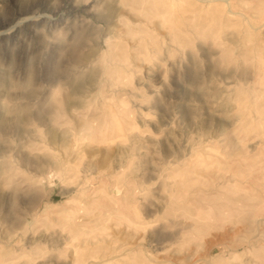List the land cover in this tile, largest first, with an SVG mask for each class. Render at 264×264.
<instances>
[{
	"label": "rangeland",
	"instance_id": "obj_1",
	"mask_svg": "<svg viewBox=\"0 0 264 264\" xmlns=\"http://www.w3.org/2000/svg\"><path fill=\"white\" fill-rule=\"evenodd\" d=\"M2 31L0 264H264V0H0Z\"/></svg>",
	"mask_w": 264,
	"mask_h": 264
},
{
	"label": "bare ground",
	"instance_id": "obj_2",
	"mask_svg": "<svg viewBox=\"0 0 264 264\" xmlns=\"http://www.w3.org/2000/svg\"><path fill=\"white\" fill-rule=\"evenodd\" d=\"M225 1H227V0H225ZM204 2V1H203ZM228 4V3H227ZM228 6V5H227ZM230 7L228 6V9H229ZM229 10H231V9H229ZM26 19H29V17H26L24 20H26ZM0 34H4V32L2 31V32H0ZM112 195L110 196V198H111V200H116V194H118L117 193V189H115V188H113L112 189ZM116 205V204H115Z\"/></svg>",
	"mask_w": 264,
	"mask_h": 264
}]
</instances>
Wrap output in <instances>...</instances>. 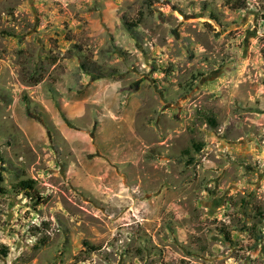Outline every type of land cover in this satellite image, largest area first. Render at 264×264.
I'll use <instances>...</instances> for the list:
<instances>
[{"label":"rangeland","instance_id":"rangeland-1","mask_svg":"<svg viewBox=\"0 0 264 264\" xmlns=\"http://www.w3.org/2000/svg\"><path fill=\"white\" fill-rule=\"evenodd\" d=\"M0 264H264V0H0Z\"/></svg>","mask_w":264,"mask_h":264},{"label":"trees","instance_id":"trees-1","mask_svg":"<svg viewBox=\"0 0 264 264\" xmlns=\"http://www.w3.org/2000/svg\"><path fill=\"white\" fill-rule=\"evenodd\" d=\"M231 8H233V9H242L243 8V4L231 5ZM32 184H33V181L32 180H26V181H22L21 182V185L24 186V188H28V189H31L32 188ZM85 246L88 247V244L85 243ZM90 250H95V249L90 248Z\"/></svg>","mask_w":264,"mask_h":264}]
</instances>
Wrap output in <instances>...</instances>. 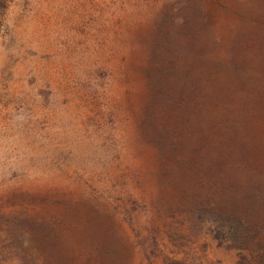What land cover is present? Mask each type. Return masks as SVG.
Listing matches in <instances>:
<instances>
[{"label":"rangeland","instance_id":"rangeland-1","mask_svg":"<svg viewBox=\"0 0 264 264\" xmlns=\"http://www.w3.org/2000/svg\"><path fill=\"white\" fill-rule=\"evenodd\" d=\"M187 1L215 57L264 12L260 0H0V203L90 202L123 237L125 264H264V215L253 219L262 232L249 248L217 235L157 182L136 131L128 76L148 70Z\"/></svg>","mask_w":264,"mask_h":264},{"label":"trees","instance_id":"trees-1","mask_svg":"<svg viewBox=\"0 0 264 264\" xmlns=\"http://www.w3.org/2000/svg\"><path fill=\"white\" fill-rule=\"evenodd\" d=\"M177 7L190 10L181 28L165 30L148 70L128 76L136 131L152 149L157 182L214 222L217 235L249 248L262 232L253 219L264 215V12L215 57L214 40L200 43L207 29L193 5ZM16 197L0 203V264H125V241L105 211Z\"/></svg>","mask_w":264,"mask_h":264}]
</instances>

• [Stated goal]
Select every line of the data that contains the word "rangeland", taking case into account.

• [The completed task]
	"label": "rangeland",
[{"label":"rangeland","instance_id":"rangeland-1","mask_svg":"<svg viewBox=\"0 0 264 264\" xmlns=\"http://www.w3.org/2000/svg\"><path fill=\"white\" fill-rule=\"evenodd\" d=\"M0 264H264V0H0Z\"/></svg>","mask_w":264,"mask_h":264},{"label":"trees","instance_id":"trees-1","mask_svg":"<svg viewBox=\"0 0 264 264\" xmlns=\"http://www.w3.org/2000/svg\"><path fill=\"white\" fill-rule=\"evenodd\" d=\"M231 8H233V9H242L243 8V4L231 5ZM32 184H33V181L32 180H26V181H22L21 182V185L24 186V188H28V189H31L32 188ZM85 246L88 247V244L85 243ZM90 250H95V249L90 248Z\"/></svg>","mask_w":264,"mask_h":264}]
[{"label":"rangeland","instance_id":"rangeland-1","mask_svg":"<svg viewBox=\"0 0 264 264\" xmlns=\"http://www.w3.org/2000/svg\"><path fill=\"white\" fill-rule=\"evenodd\" d=\"M187 1L215 57L264 12L260 0H0V203L90 202L123 237L125 264H264V215L253 219L262 232L249 248L217 235L157 182L136 131L128 76L148 70Z\"/></svg>","mask_w":264,"mask_h":264},{"label":"trees","instance_id":"trees-1","mask_svg":"<svg viewBox=\"0 0 264 264\" xmlns=\"http://www.w3.org/2000/svg\"><path fill=\"white\" fill-rule=\"evenodd\" d=\"M177 7L190 10L181 28L165 30L148 70L128 76L136 131L152 149L157 182L214 222L217 235L249 248L262 232L253 219L264 215V12L215 57L214 40L200 43L207 29L193 5ZM16 197L0 203V264H125V241L105 211Z\"/></svg>","mask_w":264,"mask_h":264}]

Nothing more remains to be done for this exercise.